[[ Information supplied, beginning ]]

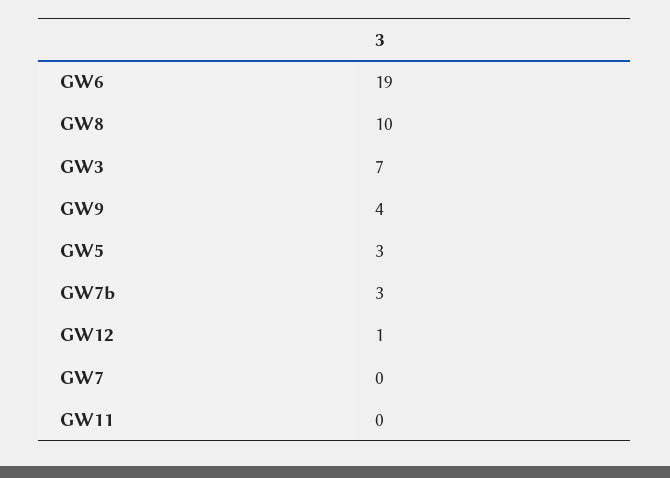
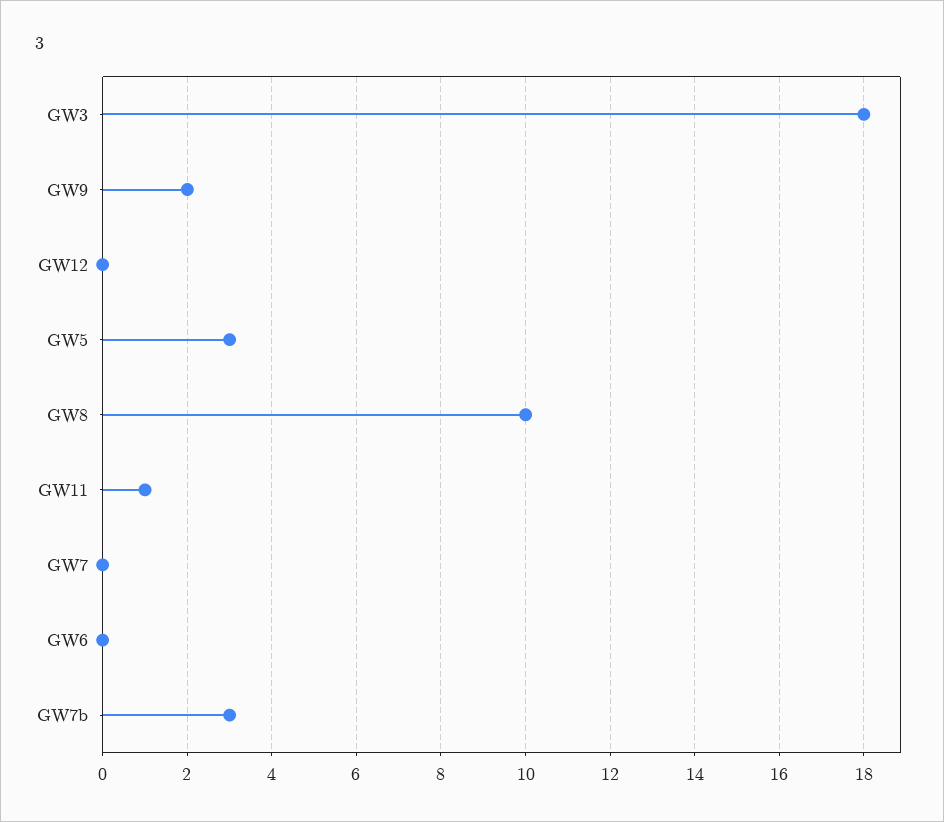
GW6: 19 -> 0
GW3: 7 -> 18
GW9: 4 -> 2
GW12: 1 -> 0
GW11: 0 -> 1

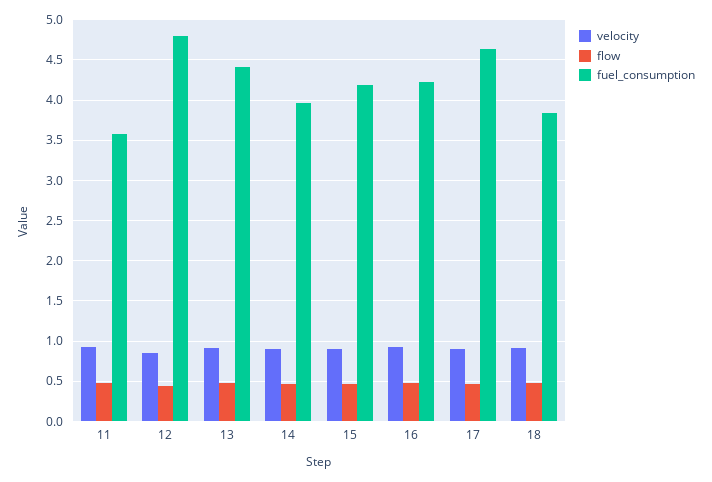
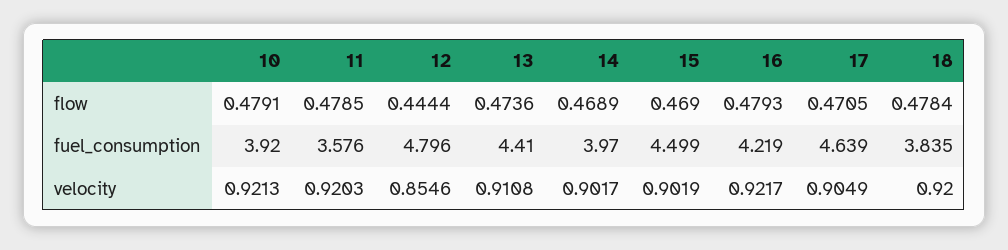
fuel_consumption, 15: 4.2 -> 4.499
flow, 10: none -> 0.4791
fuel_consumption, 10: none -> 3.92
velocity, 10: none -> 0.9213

[[ Information supplied, end ]]

Exercise aim
Tally the lines of the material above that include the string "none", then give only the tally.

Exercise output
3